If the resolver seems to show the correct resistance measurements according to the specifications, check the input voltage supplied to the resolver. If the input voltage is low, the output detected will be small since a resolver is essentially a stepdown transformer. IF the input voltage is low, the problem lies with the resolver interface card. The solution to that will depend on the interface card. If the power output of the interface card can be adjusted, match it with the input requirements of the resolver. If there is no option to adjust the voltage, the interface card needs to be replaced.


Cabling Loss 

A common problem that occurs in a resolver is with the output voltage. If there is no voltage drop at the output cables of the resolver but there is a drop at the resolver interface card where the readings are taken, it is due to cabling losses. This loss is common when the resolver interface card is installed away from the resolver to separate it from the harsh working conditions. Use low capacitance, shielded, twisted-pair cables to avoid cabling losses.


Axial and Radial Offsets

To check axial and radial offsets, a dual-channel oscilloscope is required. In addition to that, a signal generator can be useful while troubleshooting. The output cables of the resolver are connected to the oscilloscope. If the oscilloscope is capable of three traces, the input voltage also can be traced to the scope. If there is a change in the output voltage, electrical errors, or a phase shift, it could be due to axial or radial shifts. These shifts may occur due to the improper installation of resolver, to a buildup of system tolerances, or defective hardware. 
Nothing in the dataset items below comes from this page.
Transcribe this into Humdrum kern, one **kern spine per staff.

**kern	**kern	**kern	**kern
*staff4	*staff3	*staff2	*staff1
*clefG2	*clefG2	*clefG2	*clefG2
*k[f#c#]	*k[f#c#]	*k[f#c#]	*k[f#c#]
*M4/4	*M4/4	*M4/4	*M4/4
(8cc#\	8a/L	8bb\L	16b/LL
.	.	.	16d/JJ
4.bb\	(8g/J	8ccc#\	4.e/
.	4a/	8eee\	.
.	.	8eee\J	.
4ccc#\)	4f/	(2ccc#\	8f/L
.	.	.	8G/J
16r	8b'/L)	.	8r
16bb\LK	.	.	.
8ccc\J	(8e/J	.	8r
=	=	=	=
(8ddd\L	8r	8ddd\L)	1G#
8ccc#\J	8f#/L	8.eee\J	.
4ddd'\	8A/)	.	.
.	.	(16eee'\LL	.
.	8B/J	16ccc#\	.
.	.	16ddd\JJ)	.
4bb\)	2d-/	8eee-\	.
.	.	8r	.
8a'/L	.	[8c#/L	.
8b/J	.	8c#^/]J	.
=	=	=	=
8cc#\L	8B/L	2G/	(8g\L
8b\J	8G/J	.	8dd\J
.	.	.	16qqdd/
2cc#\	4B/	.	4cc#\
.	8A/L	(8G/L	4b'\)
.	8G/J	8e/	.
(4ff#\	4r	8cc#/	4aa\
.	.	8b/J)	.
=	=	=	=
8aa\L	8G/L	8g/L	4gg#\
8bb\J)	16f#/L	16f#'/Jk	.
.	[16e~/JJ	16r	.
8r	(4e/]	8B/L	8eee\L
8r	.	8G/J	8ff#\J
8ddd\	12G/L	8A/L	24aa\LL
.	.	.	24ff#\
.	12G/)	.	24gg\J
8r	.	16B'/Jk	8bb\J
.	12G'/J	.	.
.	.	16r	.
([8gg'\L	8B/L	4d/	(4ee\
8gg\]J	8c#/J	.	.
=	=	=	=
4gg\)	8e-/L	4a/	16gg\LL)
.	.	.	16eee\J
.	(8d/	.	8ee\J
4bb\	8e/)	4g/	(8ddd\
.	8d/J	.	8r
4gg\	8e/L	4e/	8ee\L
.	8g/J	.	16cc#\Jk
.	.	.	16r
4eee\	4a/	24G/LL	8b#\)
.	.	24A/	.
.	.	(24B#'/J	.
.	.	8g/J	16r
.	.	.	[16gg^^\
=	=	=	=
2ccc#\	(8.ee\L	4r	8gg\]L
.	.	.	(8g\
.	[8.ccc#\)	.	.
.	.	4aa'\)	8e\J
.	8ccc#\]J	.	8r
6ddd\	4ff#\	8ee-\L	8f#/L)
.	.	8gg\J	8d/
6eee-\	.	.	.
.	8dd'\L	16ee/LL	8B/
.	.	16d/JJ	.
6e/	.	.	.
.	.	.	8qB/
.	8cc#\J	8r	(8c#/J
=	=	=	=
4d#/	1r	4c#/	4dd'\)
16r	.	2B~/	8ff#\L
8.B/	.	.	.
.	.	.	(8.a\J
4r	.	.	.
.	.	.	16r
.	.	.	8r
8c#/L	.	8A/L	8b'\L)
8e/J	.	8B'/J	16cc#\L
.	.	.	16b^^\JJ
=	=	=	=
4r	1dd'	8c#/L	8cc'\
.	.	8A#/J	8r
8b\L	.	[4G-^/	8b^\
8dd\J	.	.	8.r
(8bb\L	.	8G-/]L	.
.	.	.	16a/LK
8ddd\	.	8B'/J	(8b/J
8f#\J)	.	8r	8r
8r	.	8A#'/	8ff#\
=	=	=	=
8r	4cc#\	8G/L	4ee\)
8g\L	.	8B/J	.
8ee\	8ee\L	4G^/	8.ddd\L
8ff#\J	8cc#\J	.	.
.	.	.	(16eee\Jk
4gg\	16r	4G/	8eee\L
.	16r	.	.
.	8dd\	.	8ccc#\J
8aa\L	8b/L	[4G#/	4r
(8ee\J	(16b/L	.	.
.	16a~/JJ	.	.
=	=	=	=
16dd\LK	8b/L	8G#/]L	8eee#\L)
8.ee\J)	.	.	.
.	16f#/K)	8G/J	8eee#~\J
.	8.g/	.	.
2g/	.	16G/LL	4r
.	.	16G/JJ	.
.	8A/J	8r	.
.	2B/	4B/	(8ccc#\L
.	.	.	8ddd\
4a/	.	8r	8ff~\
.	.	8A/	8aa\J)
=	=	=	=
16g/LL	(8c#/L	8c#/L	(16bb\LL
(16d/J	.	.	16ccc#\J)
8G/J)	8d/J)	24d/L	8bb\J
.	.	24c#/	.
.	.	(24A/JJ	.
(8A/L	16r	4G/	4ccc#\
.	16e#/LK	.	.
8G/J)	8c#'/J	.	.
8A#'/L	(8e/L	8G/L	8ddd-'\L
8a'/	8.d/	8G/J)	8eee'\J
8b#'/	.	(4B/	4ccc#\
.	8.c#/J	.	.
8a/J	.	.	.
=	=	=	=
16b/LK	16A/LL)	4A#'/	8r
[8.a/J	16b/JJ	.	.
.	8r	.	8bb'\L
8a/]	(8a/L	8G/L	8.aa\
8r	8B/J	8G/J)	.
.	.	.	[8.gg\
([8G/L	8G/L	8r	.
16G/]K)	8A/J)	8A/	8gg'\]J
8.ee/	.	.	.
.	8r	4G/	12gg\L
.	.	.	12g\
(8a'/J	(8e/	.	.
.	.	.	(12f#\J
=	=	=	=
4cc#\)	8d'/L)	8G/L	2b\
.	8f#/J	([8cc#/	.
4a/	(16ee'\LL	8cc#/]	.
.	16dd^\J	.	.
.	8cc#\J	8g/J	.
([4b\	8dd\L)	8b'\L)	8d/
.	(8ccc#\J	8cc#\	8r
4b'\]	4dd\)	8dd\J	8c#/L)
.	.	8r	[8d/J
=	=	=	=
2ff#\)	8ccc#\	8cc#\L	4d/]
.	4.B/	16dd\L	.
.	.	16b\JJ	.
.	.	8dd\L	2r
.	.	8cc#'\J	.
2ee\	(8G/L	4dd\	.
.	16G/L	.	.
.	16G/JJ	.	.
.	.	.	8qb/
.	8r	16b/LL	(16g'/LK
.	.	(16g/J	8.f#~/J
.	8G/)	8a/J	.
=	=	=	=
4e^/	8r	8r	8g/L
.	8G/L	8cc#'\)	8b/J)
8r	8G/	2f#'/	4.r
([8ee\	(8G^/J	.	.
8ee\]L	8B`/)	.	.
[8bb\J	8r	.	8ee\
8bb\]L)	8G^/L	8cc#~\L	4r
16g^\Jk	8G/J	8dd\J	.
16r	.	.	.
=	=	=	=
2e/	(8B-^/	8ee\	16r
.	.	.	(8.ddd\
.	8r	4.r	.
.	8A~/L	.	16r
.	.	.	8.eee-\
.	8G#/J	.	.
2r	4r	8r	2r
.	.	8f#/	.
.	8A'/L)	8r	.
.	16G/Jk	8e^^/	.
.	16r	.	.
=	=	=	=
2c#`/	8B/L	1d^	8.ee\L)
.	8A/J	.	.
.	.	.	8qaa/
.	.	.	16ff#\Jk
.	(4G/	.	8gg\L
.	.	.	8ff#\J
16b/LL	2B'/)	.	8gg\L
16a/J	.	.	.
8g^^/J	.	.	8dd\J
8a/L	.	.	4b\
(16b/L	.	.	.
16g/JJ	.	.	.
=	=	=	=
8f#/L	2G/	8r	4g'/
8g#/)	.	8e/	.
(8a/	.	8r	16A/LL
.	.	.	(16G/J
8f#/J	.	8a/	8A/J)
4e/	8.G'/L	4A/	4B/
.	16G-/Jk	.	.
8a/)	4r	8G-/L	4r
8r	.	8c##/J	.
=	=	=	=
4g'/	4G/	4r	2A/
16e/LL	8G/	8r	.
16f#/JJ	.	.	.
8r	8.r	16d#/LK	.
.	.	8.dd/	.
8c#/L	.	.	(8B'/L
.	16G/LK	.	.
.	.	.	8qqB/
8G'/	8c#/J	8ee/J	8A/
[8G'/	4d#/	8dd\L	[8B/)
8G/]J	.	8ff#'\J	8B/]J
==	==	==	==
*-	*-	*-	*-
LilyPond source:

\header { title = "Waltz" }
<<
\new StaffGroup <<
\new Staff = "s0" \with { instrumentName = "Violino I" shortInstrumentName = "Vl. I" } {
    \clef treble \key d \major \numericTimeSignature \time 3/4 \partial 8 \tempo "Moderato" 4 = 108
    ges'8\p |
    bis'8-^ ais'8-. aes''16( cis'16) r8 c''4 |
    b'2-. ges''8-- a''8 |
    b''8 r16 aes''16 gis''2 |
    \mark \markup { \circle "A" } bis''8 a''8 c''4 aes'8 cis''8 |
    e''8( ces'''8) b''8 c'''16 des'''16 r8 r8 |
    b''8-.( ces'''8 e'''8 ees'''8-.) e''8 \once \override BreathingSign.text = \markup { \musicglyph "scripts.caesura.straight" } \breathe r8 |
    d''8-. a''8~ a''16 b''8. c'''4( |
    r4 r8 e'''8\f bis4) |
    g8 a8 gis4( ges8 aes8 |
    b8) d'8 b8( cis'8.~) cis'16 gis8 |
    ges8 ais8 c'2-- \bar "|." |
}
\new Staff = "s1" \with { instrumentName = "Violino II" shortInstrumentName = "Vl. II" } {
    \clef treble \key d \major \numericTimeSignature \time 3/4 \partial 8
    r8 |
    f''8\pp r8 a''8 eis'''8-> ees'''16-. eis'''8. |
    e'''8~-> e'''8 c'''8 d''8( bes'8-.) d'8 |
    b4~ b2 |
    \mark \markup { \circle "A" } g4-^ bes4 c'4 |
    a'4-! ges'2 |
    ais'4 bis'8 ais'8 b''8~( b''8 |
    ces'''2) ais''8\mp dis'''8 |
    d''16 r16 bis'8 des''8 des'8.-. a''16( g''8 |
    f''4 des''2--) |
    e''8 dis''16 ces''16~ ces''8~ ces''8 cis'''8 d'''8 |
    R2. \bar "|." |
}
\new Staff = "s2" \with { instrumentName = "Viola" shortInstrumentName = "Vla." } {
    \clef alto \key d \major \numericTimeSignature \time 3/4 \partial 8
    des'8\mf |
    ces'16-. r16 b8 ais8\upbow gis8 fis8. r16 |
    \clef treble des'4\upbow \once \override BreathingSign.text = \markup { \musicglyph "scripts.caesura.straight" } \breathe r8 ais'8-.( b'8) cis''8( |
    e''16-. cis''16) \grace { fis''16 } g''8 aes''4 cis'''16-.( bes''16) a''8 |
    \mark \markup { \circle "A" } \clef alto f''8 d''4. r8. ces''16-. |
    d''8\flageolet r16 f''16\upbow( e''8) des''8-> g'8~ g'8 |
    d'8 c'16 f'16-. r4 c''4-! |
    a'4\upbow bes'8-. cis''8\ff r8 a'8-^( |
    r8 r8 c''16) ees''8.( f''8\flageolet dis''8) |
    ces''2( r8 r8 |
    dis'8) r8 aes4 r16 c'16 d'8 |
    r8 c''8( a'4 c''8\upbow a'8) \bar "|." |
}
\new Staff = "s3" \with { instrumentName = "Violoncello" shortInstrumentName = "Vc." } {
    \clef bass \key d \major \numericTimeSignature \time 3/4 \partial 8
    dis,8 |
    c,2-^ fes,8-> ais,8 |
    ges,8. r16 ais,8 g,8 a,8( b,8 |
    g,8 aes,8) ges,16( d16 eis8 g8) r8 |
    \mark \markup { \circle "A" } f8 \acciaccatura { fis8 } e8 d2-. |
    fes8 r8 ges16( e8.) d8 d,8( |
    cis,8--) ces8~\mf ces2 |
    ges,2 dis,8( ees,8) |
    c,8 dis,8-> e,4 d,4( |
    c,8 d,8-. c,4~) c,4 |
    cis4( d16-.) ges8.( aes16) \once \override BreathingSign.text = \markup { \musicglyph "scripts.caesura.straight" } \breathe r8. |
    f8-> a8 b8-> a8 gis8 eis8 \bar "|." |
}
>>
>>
A decreased output voltage, a slight increase in electric error, increased phase shift, and increased input power and current indicate axial offset. A proportional increase in electric error, a minimal phase shift, a minimal change in output voltage, or a small reduction in input current and power indicate a radial shift. According to the symptoms displayed, the resolver can be manually reset or needs to be replaced.

A problem can occur in a resolver for more than one reason. While troubleshooting, the complete battery of inspections needs to be conducted even if one problem is identified.